Way 2 – Invest in People with Disabilities

Way2Nicole Atherton is 25 years old and an active member of the Moorhead community.

Nicole does volunteer work and holds down two part-time jobs — one at a grocery store and one providing administrative support to a nonprofit serving others with disabilities. She is also working toward her next goal — moving to an apartment that would allow her to live more independently, and save the state money.

She doesn’t let her disability hold her back, and state-funded services for people with disabilities, including job coaching and support for independent living skills, are a major reason she can do so much.

Nicole has a bright future, thanks to the state’s investment in services that keep her healthy and maintain her many commitments. “My goal is to use fewer services and be even more independent,” she says.

Nicole and her family understand the connection between the services she receives and the need to raise revenues to fund them.

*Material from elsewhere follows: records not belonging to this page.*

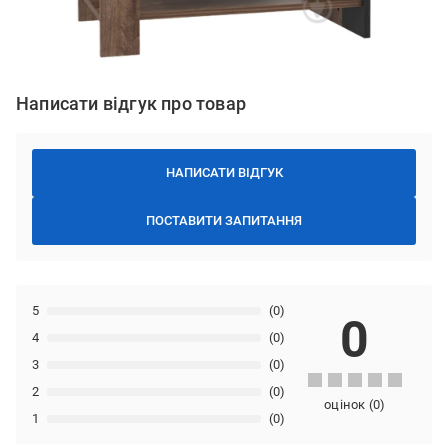
Написати відгук про товар
НАПИСАТИ ВІДГУК
ПОСТАВИТИ ЗАПИТАННЯ
5
(0)
0
4
(0)
3
(0)
2
(0)
оцінок
(
0
)
1
(0)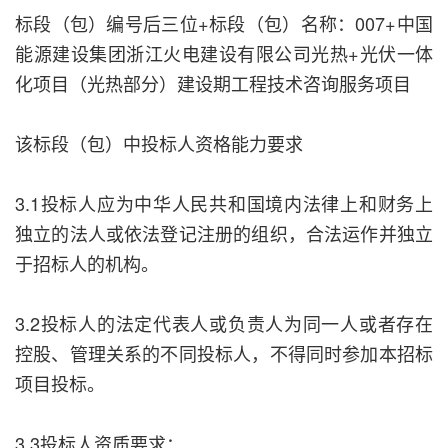
标段（包）编号后三位+标段（包）名称：007+中国
能源建设集团浙江火电建设有限公司光热+光伏一体
化项目（光热部分）建设期工程技术咨询服务项目
该标段（包）中投标人资格能力要求
3.1投标人应为中华人民共和国境内法律上和财务上
独立的法人或依法登记注册的组织，合法运作并独立
于招标人的机构。
3.2投标人的法定代表人或负责人为同一人或者存在
控股、管理关系的不同投标人，不得同时参加本招标
项目投标。
3.3投标人资质要求：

That’s why they are active in advocating both for fair revenues and services for others with disabilities, which earned Nicole an Outstanding Citizen of the Year award from the Metro Area Mayors Committee for People with Disabilities.

Way 1 – Invest in Small Business

Way1Robyn Cruey is a small business owner and mother of two young children.

She owns I Heart Kids’ Art, an art studio for young children in Minneapolis. “I opened my own business because like so many women who stay home with their kids for a few years, I couldn’t find a job when I was ready to return to work,” she says.

Robyn turned to WomenVenture, a nonprofit that assists women to create and build their own businesses.

“Owning your own business is very daunting and risky,” she says. “I couldn’t have done it without WomenVenture’s training,

mentoring and skill development programs. WomenVenture also helped me get a small business loan, which enabled me to move into a better space and build my business. WomenVenture couldn’t help women entrepreneurs like me without the support of grants from Minnesota’s Department of Employment and Economic Development (DEED).”

Robyn says she’s a prime example of the benefits of state investments in small business. “I have a successful business that helps provide for my family, helps kids learn and creates jobs,” she says. “As a small business owner, I am happy to pay my fair share in taxes and I think everyone should do the same.”

With support from DEED, WomenVenture will create 25 new businesses, 125 jobs, gross revenues of $625,000 and state tax revenues of $106,250 this year.